TP Market Analysis   Written by TP Market Analysis

Both equities and bitcoin jumped on Friday

Risk markets finished last week on a positive tone, with US equity indices posting gains across the board, led by the Dow Jones index, and the technology sector bouncing higher in the S&P 500 index after almost six abysmal sessions. Notably, after dangerously flirting with the $60k level, bitcoin bounced higher towards the $70k mark, keeping cryptocurrencies on life support until there is light at the end of the tunnel for US regulation. However, risk appetite may be challenged today.

Dollar on the back foot; all eyes on the yen

The US dollar posted gains last week, but its fortunes appear to have changed today. Markets are digesting Sunday’s Japanese general election result, with a barrage of verbal interventions from key Japanese officials pushing dollar/yen lower.

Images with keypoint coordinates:

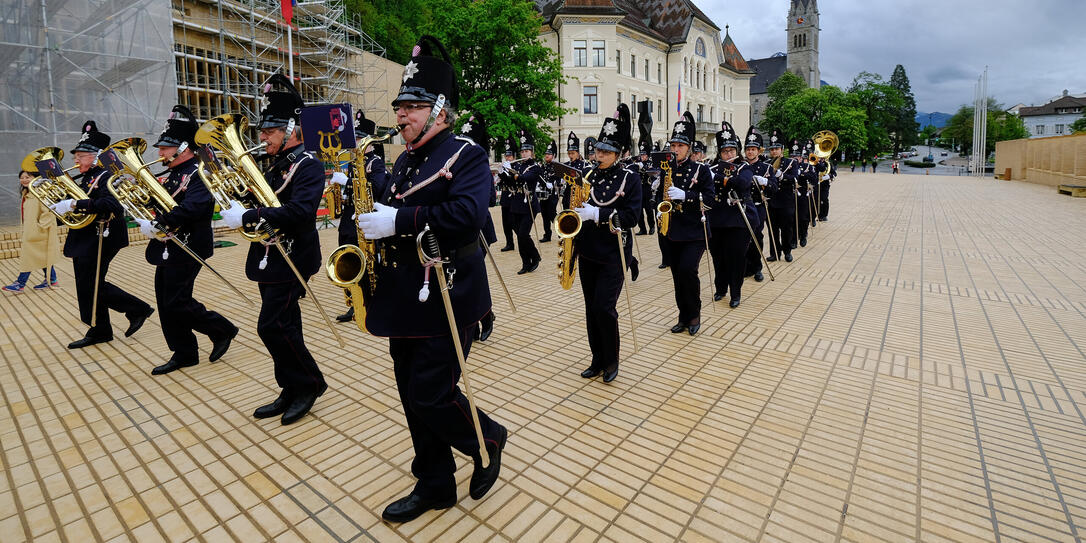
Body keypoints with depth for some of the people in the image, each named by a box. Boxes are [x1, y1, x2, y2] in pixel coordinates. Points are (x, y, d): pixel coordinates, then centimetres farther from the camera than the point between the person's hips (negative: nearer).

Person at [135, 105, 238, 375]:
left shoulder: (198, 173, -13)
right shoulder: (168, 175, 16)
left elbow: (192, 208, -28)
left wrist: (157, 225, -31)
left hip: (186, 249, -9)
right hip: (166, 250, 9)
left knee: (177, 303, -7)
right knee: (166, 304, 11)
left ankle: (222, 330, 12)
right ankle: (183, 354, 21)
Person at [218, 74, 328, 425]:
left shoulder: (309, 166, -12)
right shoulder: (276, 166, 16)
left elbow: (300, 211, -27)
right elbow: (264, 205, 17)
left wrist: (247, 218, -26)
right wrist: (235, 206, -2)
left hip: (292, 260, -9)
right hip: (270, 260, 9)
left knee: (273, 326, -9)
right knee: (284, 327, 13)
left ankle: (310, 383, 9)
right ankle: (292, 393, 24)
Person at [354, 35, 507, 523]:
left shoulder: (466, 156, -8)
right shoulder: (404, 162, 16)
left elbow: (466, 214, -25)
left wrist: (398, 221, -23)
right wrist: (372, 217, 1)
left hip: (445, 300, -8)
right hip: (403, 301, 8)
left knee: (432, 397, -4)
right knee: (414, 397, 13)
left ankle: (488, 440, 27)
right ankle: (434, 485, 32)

• The task: Carry on the market analysis text from its final sentence about dollar/yen, keeping its technical voice.

• Exercise answer:
PM Takaichi’s LDP party beat expectations, achieving a comfortable majority and, along with its junior partner, the Ishin party, can now approve legislation even if the Upper House, where they do not hold a majority, disagrees. Quite oddly, Japanese stocks have surrendered their initial gains, potentially revealing a degree of anxiety about PM Takaichi being able to control government policy completely unchecked, and also reacting negatively to the yen’s strength.

This might prove a short-term reaction, though, as, when the dust settles, investors will most likely focus once again on the aggressive fiscal spending expected by Takaichi, potentially hindering the BoJ’s normalization efforts after the Shunto round concludes. This means that the intervention risk remains elevated despite today’s move lower in dollar/yen. Notably, Japanese yields are rising today, with the two-year jumping to a multi-decade high of 1.32%.

Chinese directive could provoke a harsh response from Trump

The dollar is facing broader issues as Chinese regulators have advised Chinese banks to reduce their US Treasuries exposure. Considering the recently calmer US-China trade relations, this move appears out of tune and could provoke an aggressive reaction from US President Trump, increasing chances of a short-term trade flare-up.

Notably, it will be interesting to see if this directive meaningfully impacts demand at this week’s 3, 10 and 30-year US Treasury note and bond auctions, which historically tend to produce better auction results than other points on the US yield curve.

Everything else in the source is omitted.